MANILA, Philippines - The central bank believes keeping a market-determined foreign exchange rate and a build-up in foreign reserves are appropriate responses to a strengthening peso currency, the central bank governor said.
World financial leaders and central bankers tried to defuse currency tensions during the IMF/World Bank semi-annual meeting at the weekend by calling for more monetary policy coordination globally to avoid foreign exchange volatility, but no concrete plans were laid out for dealing with uneven global growth.
"The strength of the regional currencies is due to a mix of factors, which are really intertwined - an increase in risk appetite partly due to the expectation that Asian economic growth will remain strong, and weakness of the US dollar due to its own fundamental growth and fiscal considerations, among others," central bank Governor Amando Tetangco said in an email to Reuters at the weekend.
"In the case of the Philippines, we add the further dimension of strong remittances and BPO (business process outsourcing) receipts," he said.
"Given this multi-dimension, a pragmatic approach comprising a policy mix of maintaining a market-determined FX rate and reserve build up, among others, is what's appropriate."

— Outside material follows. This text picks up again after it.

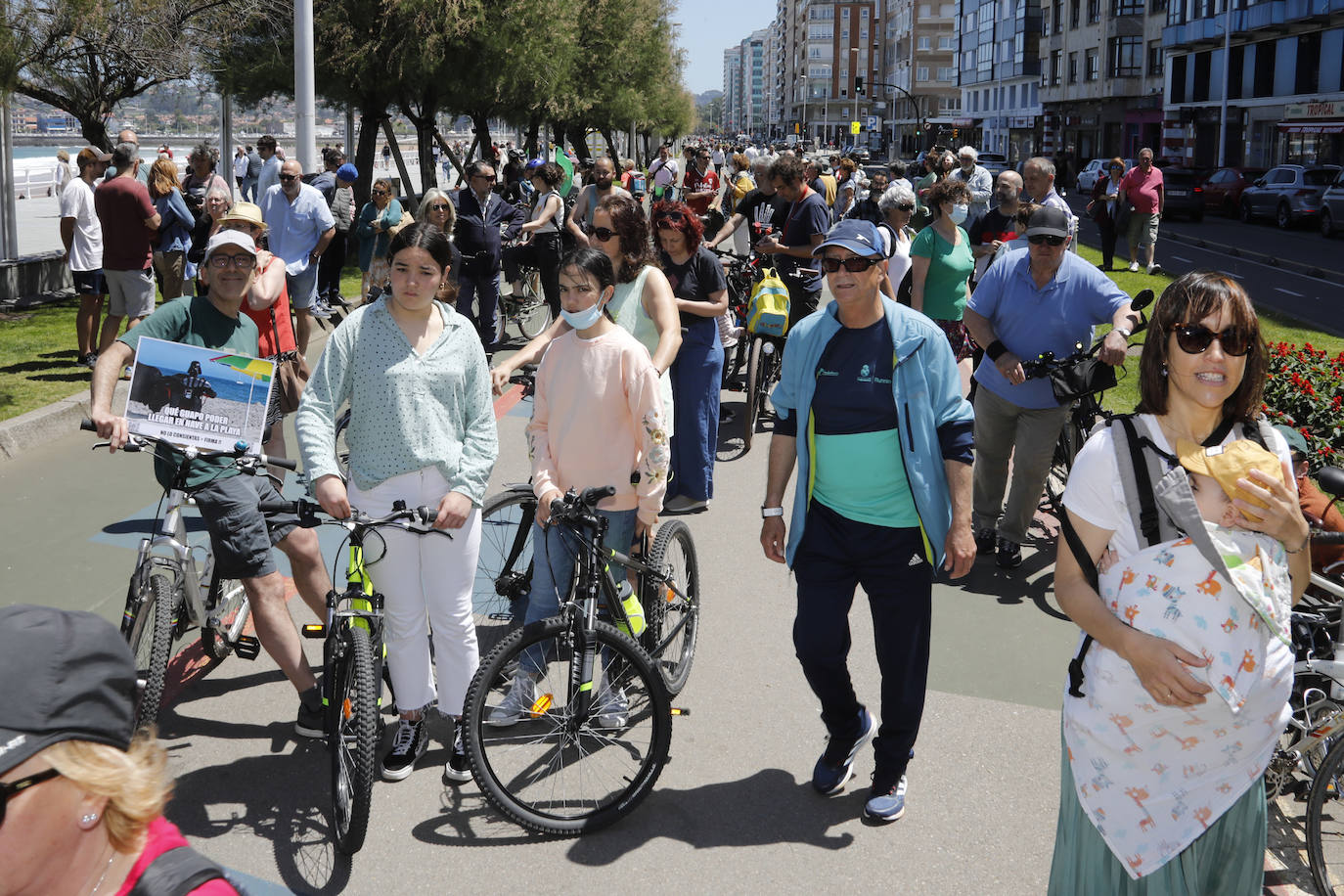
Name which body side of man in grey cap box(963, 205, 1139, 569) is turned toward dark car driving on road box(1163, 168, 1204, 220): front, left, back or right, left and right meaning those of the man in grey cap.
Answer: back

The Philippine peso has been appreciating along with most regional currencies, boosted by huge foreign funds seeking higher returns in emerging markets, with the peso last week hitting its strongest since May 2008.

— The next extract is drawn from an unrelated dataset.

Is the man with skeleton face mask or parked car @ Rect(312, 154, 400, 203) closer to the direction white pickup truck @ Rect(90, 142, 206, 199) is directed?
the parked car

Regional central banks have resorted to buying dollars to manage the rapid appreciation of their currencies, with the Philippine central bank's foreign reserves rising 7% to a record $53.542 billion in September from August.

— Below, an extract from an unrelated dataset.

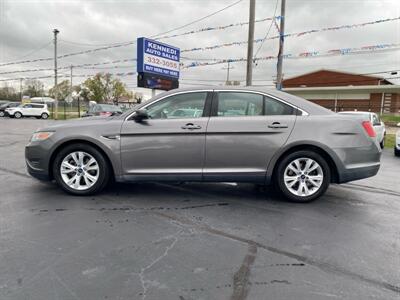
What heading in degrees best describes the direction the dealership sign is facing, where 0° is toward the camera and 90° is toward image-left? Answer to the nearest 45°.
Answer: approximately 315°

Traders estimate the Philippine central bank has bought $3.1 billion in the market since Sept. 27.
"Indeed coordination among advanced and emerging markets economies is central, and a critical assessment of burden sharing with respect to the cost of adjustment between advanced and emerging markets economies should be made," Tetangco said.
He said there is concern that capital inflows "could come in faster and in larger amounts" as funds reallocate their portfolio to emerging markets and that one should carefully monitor how emerging markets respond to such flows.